I would like every record reproduced exactly, with the pictures left out.

START Information shown

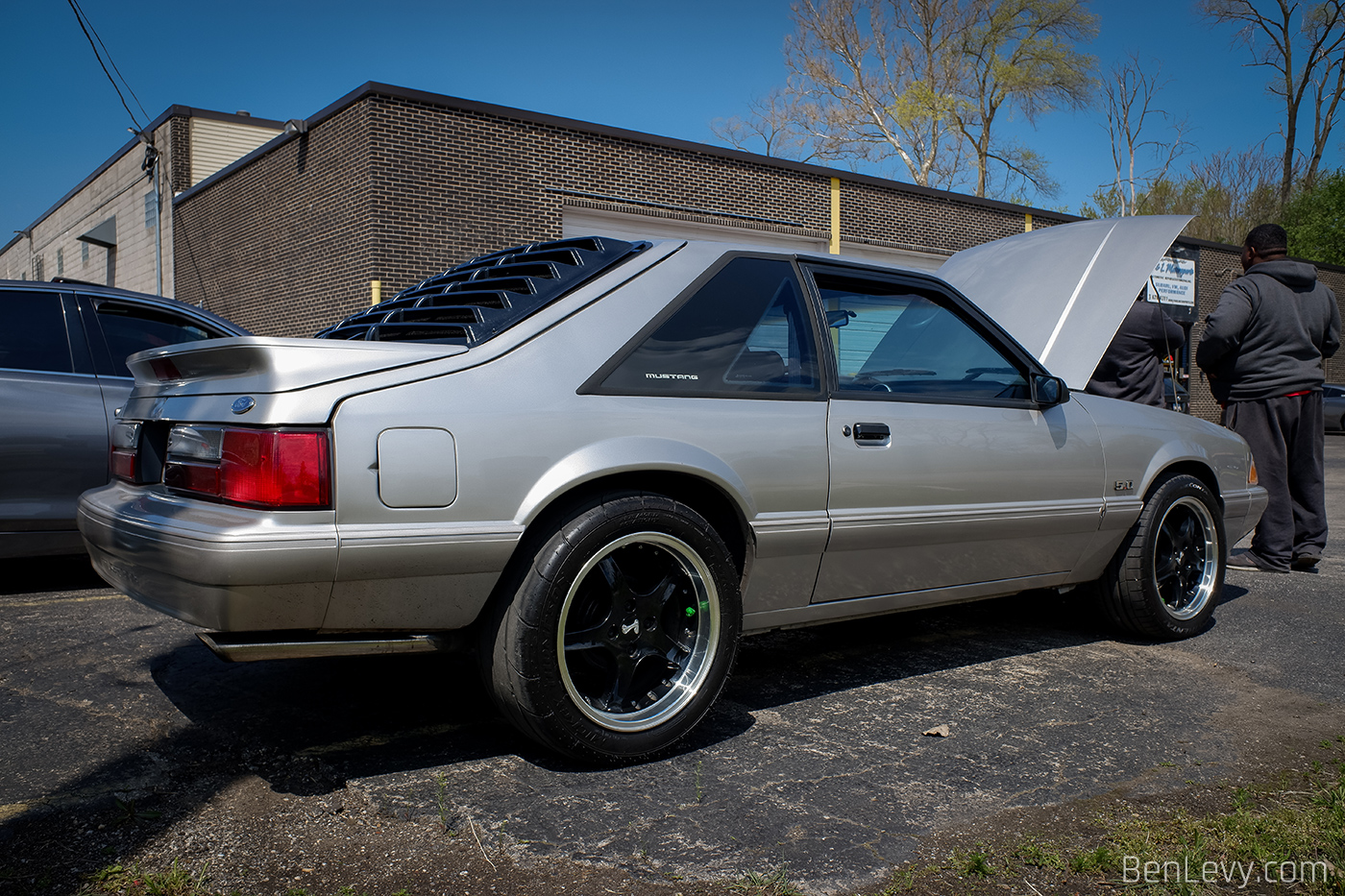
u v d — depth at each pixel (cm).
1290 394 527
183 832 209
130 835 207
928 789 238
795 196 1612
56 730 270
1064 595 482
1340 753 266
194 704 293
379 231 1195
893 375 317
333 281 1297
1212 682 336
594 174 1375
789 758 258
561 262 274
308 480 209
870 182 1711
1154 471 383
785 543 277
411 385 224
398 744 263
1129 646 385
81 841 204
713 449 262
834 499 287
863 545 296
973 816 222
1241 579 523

END Information shown

Completed task —
u v d — depth at each pixel (cm).
1290 394 527
183 832 209
130 835 207
928 789 238
795 196 1612
56 730 270
1064 595 482
1340 753 266
194 704 293
379 231 1195
893 375 317
333 281 1297
1212 682 336
594 174 1375
789 758 258
561 262 274
308 480 209
870 182 1711
1154 471 383
785 543 277
411 385 224
398 744 263
1129 646 385
81 841 204
713 449 262
834 499 287
863 545 296
973 816 222
1241 579 523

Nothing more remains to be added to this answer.